Data excerpts:

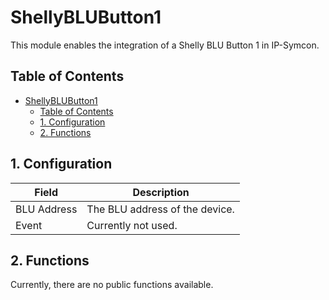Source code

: # ShellyBLUButton1
   This module enables the integration of a Shelly BLU Button 1 in IP-Symcon.
     
   ## Table of Contents
- [ShellyBLUButton1](#shellyblubutton1)
  - [Table of Contents](#table-of-contents)
  - [1. Configuration](#1-configuration)
  - [2. Functions](#2-functions)
   
## 1. Configuration

Field        | Description
------------ | -------------
BLU Address | The BLU address of the device.
Event | Currently not used.

## 2. Functions

Currently, there are no public functions available.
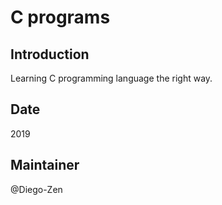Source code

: # C programs

## Introduction
Learning C programming language the right way.

## Date
2019

## Maintainer
@Diego-Zen
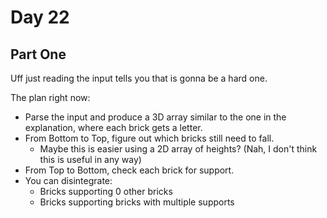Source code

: # Day 22

## Part One
Uff just reading the input tells you that is gonna be a hard one.

The plan right now:
- Parse the input and produce a 3D array similar to the one in the explanation, where each brick gets a letter.
- From Bottom to Top, figure out which bricks still need to fall.
    - Maybe this is easier using a 2D array of heights? (Nah, I don't think this is useful in any way)
- From Top to Bottom, check each brick for support.
- You can disintegrate:
    - Bricks supporting 0 other bricks
    - Bricks supporting bricks with multiple supports
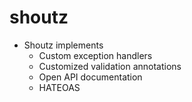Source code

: # shoutz
- Shoutz implements 
  - Custom exception handlers
  - Customized validation annotations 
  - Open API documentation
  - HATEOAS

HOW TO COMPLETE THIS TASK ▸
Reproduce the entire listing above word for word, leaving out the pictures.

ANSWER TO THE EXERCISE ▸
Source code

: # ShellyBLUButton1
   This module enables the integration of a Shelly BLU Button 1 in IP-Symcon.
     
   ## Table of Contents
- [ShellyBLUButton1](#shellyblubutton1)
  - [Table of Contents](#table-of-contents)
  - [1. Configuration](#1-configuration)
  - [2. Functions](#2-functions)
   
## 1. Configuration

Field        | Description
------------ | -------------
BLU Address | The BLU address of the device.
Event | Currently not used.

## 2. Functions

Currently, there are no public functions available.
Source code

: # C programs

## Introduction
Learning C programming language the right way.

## Date
2019

## Maintainer
@Diego-Zen
Source code

: # Day 22

## Part One
Uff just reading the input tells you that is gonna be a hard one.

The plan right now:
- Parse the input and produce a 3D array similar to the one in the explanation, where each brick gets a letter.
- From Bottom to Top, figure out which bricks still need to fall.
    - Maybe this is easier using a 2D array of heights? (Nah, I don't think this is useful in any way)
- From Top to Bottom, check each brick for support.
- You can disintegrate:
    - Bricks supporting 0 other bricks
    - Bricks supporting bricks with multiple supports
Source code

: # shoutz
- Shoutz implements 
  - Custom exception handlers
  - Customized validation annotations 
  - Open API documentation
  - HATEOAS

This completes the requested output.